I learn most about the history of bread and grains from books without recipes, but cookbooks are essential to learning about bread because what you really need to understand it is to get your hands in the dough. So I recommend getting into both — they enrich each other.
For non-cookbooks: Against the Grain by James C. Scott, White Bread by Aaron Bobrow Strain, Object Lessons’ Bread by Scott Cutler Shershow, Your Daily Bread by Doris Grant, and Bread of Dreams by Piero Camporesi are good places to start. For the more theoretical, scientific, obscure and/or nitty-gritty, there are tons of articles to be found on academic and open-source databases, some of which I have (illegally!) linked in the reference library on my website (to be updated tout suite).
For cookbooks: Read everything you can get your hands on. Jeffrey Hamelman’s Bread is thoughtfully and clearly written and gives a wide context and strong foundation on which to build. The Bread Baker’s Apprentice by Peter Reinhart was a good starter course for me back in the day. Of course people love the Tartine cookbooks — they’re inspiring in their recipe proportions and baking style. Chad Robertson really championed the very wet — high-hydration — dough a lot of people are looking to make these days, but I don’t find the recipes incredibly reliable, especially for a new baker. The Perfect Loaf is a newer addition to the canon but widely beloved for its consistency, specificity and relative simplicity. I recently got Bread Head by Greg Wade and while he leans a little (a lot) heavy on the Grateful Dead references, I think the recipes are fun. I love the Nordic Baking Book by Magnus Nilsson, a brick of a book that I have permanently stolen from my friend Georgia Hilmer who lent it to me full well knowing this was a likely outcome — it is full of obscure and tantalizing regionally-specific baked things.
And lastly, don’t underestimate the power of online amateur forums.

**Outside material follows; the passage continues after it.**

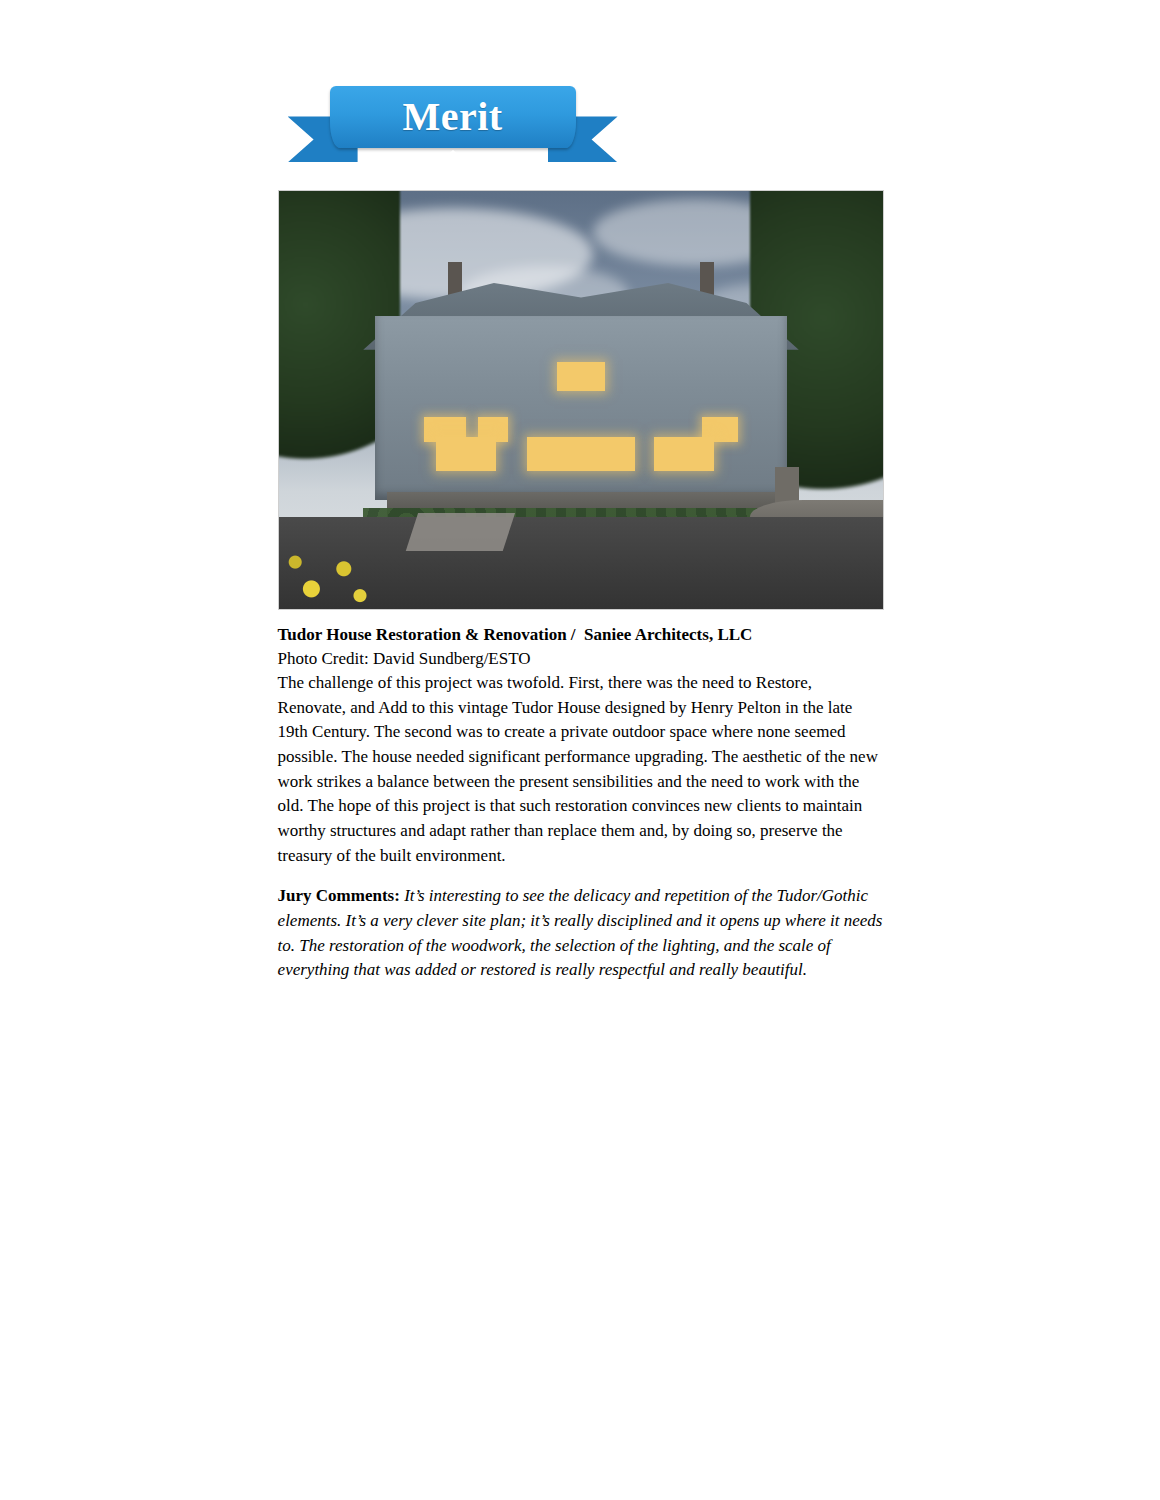Merit
Tudor House Restoration & Renovation / Saniee Architects, LLC
Photo Credit: David Sundberg/ESTO
The challenge of this project was twofold. First, there was the need to Restore, Renovate, and Add to this vintage Tudor House designed by Henry Pelton in the late 19th Century. The second was to create a private outdoor space where none seemed possible. The house needed significant performance upgrading. The aesthetic of the new work strikes a balance between the present sensibilities and the need to work with the old. The hope of this project is that such restoration convinces new clients to maintain worthy structures and adapt rather than replace them and, by doing so, preserve the treasury of the built environment.
Jury Comments: It’s interesting to see the delicacy and repetition of the Tudor/Gothic elements. It’s a very clever site plan; it’s really disciplined and it opens up where it needs to. The restoration of the woodwork, the selection of the lighting, and the scale of everything that was added or restored is really respectful and really beautiful.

I know we live in a different world than when I was starting out (ahem, TikTok), but during my early days of bread baking, I learned an incredible amount on forums like The Fresh Loaf from the other non-professionals who were just trying to figure out what the hell had gone wrong. Many of the posters there have been going strong for well over a decade, and have learned a lot in that time.
Who are your dream dinner guests?
My twin sister, her husband, my boyfriend, and a couple of good friends. Big meals make me nervous. I like to eat at a round table, not too big, with people I’ve known for a long time. Fran Lebowitz would be fun though.